Paxton Gao | AI Agent and Web3 Risk Engineer

Applied AI Agent Developer candidate

I turn ambiguous AI ideas into working agent systems with tools, retrieval, evidence, and evaluation.

My current focus is ChainRisk Agent, an evaluation-backed Web3 risk triage prototype that separates deterministic risk scoring from LLM-generated summaries.

Contact View project

About

Engineering profile

I am completing an engineering master's degree at the University of Sheffield after a dual-degree background in automatic control systems. My practical work sits at the intersection of LLM applications, RAG, backend APIs, and system safety.

For AI Agent roles, I position myself as a hands-on builder: I can break a fuzzy task into input routing, tool calls, retrieval, deterministic checks, structured output, logs, and evaluation cases.

Experience

RAG and applied AI work

2025.02 - 2025.08

RAG Engineer Intern, Robin AI

Worked on retrieval-augmented question answering for contract and legal-document workflows, focusing on document preprocessing, retrieval quality, citation-aware prompting, and failure analysis for internal evaluation.

Handled document structure concerns such as OCR text, natural sections, tables, and bullet-style content.
Explored query expansion, hybrid retrieval, reranking, and citation-aware answer generation.
Kept claims evidence-bound: public resume metrics should be backed by internal reports before being presented as production impact.

Featured project

ChainRisk Agent

Evidence-grounded Web3 risk triage agent. The system accepts a wallet, token, or project input and returns risk_level, risk_score, evidence, tool_trace, uncertainties, next_checks, and safety notes.

Workflow: router -> read-only tools -> hybrid RAG -> deterministic rules -> RiskSignal fusion -> DeepSeek report writer -> critic.
Read-only guard blocks transfer, sign, swap, approve, and other high-risk write intents before tool execution.
LLM boundary: DeepSeek writes evidence-grounded summaries and next checks; it does not decide risk_score or risk_level.
Evaluation-backed prototype; metrics are dataset-specific and should not be read as live risk-scoring claims.

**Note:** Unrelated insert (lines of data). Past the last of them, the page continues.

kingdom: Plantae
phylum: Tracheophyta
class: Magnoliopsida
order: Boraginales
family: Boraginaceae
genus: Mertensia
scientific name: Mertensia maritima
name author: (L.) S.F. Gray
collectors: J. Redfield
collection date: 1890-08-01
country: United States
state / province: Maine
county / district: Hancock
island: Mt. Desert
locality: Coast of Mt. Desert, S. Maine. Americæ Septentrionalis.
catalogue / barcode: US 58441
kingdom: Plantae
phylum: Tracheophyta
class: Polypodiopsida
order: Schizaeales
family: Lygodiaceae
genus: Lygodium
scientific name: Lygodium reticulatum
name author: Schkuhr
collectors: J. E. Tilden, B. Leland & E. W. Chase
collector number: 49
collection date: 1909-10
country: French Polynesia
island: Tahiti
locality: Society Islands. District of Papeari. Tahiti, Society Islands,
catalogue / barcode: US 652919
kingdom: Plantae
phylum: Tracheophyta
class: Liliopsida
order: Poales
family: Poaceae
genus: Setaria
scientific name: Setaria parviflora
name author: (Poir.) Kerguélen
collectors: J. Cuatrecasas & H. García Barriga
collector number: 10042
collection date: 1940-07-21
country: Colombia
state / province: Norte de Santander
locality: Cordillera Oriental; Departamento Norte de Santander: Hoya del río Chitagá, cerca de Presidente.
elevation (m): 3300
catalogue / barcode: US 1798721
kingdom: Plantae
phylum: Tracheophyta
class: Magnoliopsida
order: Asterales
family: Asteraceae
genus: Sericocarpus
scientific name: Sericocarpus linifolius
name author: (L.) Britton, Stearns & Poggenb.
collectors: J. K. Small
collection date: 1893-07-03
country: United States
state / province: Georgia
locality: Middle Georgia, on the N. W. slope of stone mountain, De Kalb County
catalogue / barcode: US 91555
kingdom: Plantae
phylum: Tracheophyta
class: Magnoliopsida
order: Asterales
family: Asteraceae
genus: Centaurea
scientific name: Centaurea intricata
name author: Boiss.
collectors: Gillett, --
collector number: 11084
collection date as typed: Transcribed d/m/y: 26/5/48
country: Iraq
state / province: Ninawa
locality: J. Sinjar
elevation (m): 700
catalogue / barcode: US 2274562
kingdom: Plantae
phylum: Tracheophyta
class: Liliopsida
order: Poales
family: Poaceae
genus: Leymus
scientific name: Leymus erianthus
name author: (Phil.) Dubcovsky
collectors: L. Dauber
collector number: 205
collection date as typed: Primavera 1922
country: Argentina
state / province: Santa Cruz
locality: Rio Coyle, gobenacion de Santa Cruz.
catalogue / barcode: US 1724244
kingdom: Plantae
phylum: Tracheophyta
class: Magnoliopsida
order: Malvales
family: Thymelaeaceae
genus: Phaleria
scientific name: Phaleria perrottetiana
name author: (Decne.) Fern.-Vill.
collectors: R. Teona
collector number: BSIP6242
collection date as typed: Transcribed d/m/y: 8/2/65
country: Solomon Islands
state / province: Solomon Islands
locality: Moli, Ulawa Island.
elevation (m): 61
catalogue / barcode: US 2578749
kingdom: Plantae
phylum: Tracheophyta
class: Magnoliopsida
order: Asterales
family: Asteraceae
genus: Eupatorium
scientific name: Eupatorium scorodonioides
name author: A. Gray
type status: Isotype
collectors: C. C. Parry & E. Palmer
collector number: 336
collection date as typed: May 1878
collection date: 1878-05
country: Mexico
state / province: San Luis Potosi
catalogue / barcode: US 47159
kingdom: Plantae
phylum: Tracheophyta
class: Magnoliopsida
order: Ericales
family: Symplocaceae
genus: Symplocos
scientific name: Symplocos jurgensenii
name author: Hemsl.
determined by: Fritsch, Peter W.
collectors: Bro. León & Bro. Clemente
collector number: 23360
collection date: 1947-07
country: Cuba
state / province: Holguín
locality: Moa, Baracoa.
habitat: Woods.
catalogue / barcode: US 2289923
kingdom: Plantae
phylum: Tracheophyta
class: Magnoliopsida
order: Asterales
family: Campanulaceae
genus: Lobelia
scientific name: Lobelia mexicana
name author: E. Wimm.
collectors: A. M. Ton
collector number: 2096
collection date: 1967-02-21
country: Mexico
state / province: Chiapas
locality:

ChainRisk agent workflow diagram — ChainRisk separates facts, retrieval, scoring, report writing, and critic checks.

Evidence

What can be verified locally

Unit tests

Coverage for safety blocking, missing data, retrieval metadata, public labels, and risk signal fusion.

Workflow cases

Local evaluation cases for risk levels, evidence, unsupported claims, and latency tracing.

RAG cases

Small retrieval smoke test covering liquidity, rug pull, honeypot, holder concentration, phishing, and failed transaction risk.

70%

Real-CATS recall

Dataset-specific behavior-fusion baseline on held-out addresses; useful signal, not a live fraud-detection claim.

Skills

Working stack

Languages and backend

Python, FastAPI, REST APIs, schema design, unit tests, local smoke servers.

LLM systems

RAG, Agent Workflow, Prompt Engineering, Hybrid Retrieval, Reranking, Evaluation.

Web3 risk tooling

Read-only tooling, public label benchmark, RiskSignal fusion, safety guardrails.